#### [What you should do]
Copy out the entries word for word, from the first line up to and including the line containing "Please be advised that we do not ask first!".

#### [Records supplied]
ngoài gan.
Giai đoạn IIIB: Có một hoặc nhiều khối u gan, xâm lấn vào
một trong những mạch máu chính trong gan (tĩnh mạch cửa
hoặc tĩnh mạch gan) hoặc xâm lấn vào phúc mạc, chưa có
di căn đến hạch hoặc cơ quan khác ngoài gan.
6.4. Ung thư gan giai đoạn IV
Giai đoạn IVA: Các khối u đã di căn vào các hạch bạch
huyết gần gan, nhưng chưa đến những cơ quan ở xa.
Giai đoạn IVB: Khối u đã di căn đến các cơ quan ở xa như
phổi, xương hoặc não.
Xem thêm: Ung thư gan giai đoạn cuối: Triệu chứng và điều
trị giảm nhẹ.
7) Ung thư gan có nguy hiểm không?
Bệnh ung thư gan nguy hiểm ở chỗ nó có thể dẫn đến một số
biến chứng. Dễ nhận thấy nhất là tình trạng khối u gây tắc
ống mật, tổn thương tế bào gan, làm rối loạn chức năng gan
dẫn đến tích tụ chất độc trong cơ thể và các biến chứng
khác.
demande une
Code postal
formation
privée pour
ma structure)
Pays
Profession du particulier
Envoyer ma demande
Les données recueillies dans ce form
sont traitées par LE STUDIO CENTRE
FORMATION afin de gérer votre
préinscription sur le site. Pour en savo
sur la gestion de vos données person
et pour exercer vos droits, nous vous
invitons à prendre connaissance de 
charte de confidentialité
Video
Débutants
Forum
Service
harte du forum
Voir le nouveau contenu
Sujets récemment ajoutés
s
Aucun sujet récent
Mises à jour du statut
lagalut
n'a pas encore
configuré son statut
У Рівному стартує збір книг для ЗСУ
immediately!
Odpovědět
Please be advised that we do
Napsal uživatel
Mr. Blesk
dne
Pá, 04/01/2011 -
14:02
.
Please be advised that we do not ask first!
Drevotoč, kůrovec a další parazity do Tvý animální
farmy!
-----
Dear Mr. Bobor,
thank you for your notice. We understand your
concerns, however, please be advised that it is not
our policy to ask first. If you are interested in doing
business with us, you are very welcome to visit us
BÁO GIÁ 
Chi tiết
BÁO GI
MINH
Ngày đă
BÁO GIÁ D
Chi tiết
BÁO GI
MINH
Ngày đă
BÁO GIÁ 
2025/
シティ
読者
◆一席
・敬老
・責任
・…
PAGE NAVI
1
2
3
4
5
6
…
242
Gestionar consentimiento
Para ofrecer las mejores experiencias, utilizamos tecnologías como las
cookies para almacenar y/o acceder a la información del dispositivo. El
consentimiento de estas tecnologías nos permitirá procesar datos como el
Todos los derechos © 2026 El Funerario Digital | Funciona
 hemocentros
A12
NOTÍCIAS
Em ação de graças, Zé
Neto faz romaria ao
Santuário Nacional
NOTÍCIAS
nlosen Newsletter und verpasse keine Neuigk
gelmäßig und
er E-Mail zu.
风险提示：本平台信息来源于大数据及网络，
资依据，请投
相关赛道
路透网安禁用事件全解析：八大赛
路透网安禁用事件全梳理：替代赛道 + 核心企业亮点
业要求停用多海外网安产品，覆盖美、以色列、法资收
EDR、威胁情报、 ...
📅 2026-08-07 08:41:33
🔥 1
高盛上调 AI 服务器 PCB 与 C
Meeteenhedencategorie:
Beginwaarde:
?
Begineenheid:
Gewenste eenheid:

#### [Answer box]
ngoài gan.
Giai đoạn IIIB: Có một hoặc nhiều khối u gan, xâm lấn vào
một trong những mạch máu chính trong gan (tĩnh mạch cửa
hoặc tĩnh mạch gan) hoặc xâm lấn vào phúc mạc, chưa có
di căn đến hạch hoặc cơ quan khác ngoài gan.
6.4. Ung thư gan giai đoạn IV
Giai đoạn IVA: Các khối u đã di căn vào các hạch bạch
huyết gần gan, nhưng chưa đến những cơ quan ở xa.
Giai đoạn IVB: Khối u đã di căn đến các cơ quan ở xa như
phổi, xương hoặc não.
Xem thêm: Ung thư gan giai đoạn cuối: Triệu chứng và điều
trị giảm nhẹ.
7) Ung thư gan có nguy hiểm không?
Bệnh ung thư gan nguy hiểm ở chỗ nó có thể dẫn đến một số
biến chứng. Dễ nhận thấy nhất là tình trạng khối u gây tắc
ống mật, tổn thương tế bào gan, làm rối loạn chức năng gan
dẫn đến tích tụ chất độc trong cơ thể và các biến chứng
khác.
demande une
Code postal
formation
privée pour
ma structure)
Pays
Profession du particulier
Envoyer ma demande
Les données recueillies dans ce form
sont traitées par LE STUDIO CENTRE
FORMATION afin de gérer votre
préinscription sur le site. Pour en savo
sur la gestion de vos données person
et pour exercer vos droits, nous vous
invitons à prendre connaissance de 
charte de confidentialité
Video
Débutants
Forum
Service
harte du forum
Voir le nouveau contenu
Sujets récemment ajoutés
s
Aucun sujet récent
Mises à jour du statut
lagalut
n'a pas encore
configuré son statut
У Рівному стартує збір книг для ЗСУ
immediately!
Odpovědět
Please be advised that we do
Napsal uživatel
Mr. Blesk
dne
Pá, 04/01/2011 -
14:02
.
Please be advised that we do not ask first!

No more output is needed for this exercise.